Let \(y=y(x)\) be the solution of the differential equation \(\sin x \frac{\mathrm{~d} y}{\mathrm{~d} x}+y \cos x=4 x, x \in(0, \pi)\).
If \(y\left(\frac{\pi}{2}\right)=0\), then \(y\left(\frac{\pi}{6}\right)\) is equal to

\(\begin{aligned}
& \sin x \frac{\mathrm{~d} y}{\mathrm{~d} x}+y \cos x=4 x \\
& \therefore \quad \frac{\mathrm{~d} y}{\mathrm{~d} x}+y \cot x=\frac{4 x}{\sin x} \\
& \text { Here, } \mathrm{P}(x)=\cot x, \mathrm{Q}(x)=\frac{4 x}{\sin x} \\
& \text { Integrating factor (I.F.) }=\mathrm{e}^{\int \mathrm{P}(x) d x} \\
& =\mathrm{e}^{\int \operatorname{oot} x d x},=\mathrm{e}^{\log |\sin x|}=\sin x
\end{aligned}\)
\(\begin{array}{ll}
\therefore & y(\text { I.F. })=\int \mathrm{Q}(\text { I.F. }) \mathrm{d} x+\mathrm{c} \\
\therefore & y(\sin x)=\int \frac{4 x}{\sin x} \times \sin x \mathrm{~d} x=\mathrm{C} \\
\therefore & y \sin x=4 \int x \mathrm{~d} x+\mathrm{C} \\
\therefore & y=\frac{2 x^2+\mathrm{C}}{\sin x} \\
& y\left(\frac{\pi}{2}\right)=0
\end{array}\)...(i)
\(\begin{aligned} & \Rightarrow \frac{2\left(\frac{\pi}{2}\right)^2+C}{\sin \left(\frac{\pi}{2}\right)}=0 \\ & \Rightarrow \frac{\pi^2}{2}+C=0 \\ & \Rightarrow C=\frac{-\pi^2}{2}\end{aligned}\)
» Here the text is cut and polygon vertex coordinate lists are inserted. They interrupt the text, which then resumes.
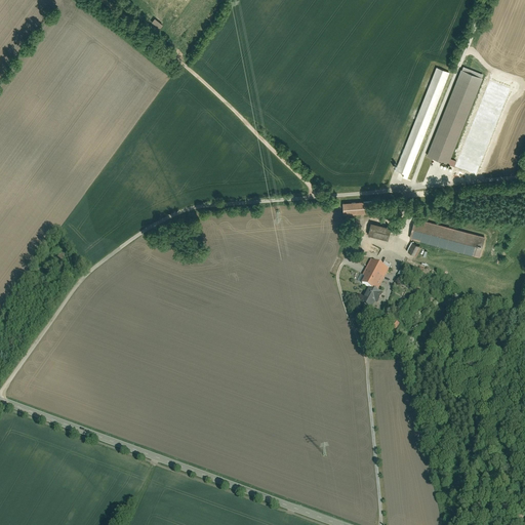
[(450,74),(437,69),(396,171),(409,176),(450,74)]
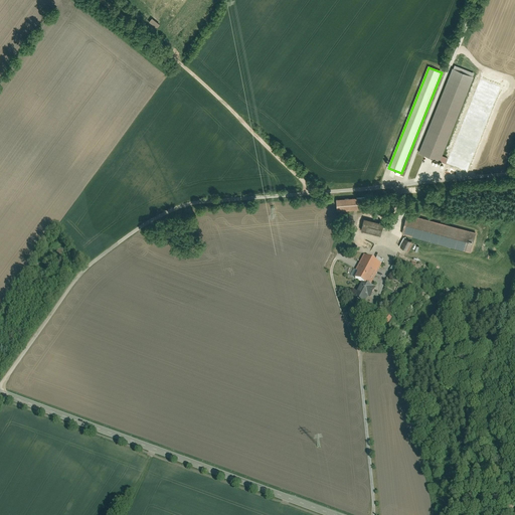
[(474,77),(453,69),(419,152),(441,161),(474,77)]
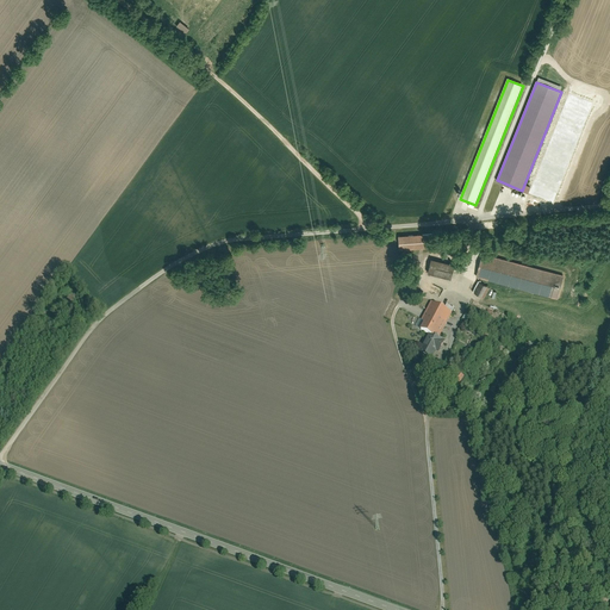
[(430,235),(398,237),(399,251),(431,248),(430,235)]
\(\Rightarrow y=\frac{2 x^2-\frac{\pi^2}{2}}{\sin x}\)
is the solution of the given differential equation.
\(\begin{aligned}
\therefore y\left(\frac{\pi}{6}\right) & =\frac{2\left(\frac{\pi}{6}\right)^2-\frac{\pi^2}{2}}{\sin \left(\frac{\pi}{6}\right)} \\
& =\frac{\frac{2 \pi^2}{36}-\frac{\pi^2}{2}}{\frac{1}{2}}=\frac{-8}{9} \pi^2
\end{aligned}\)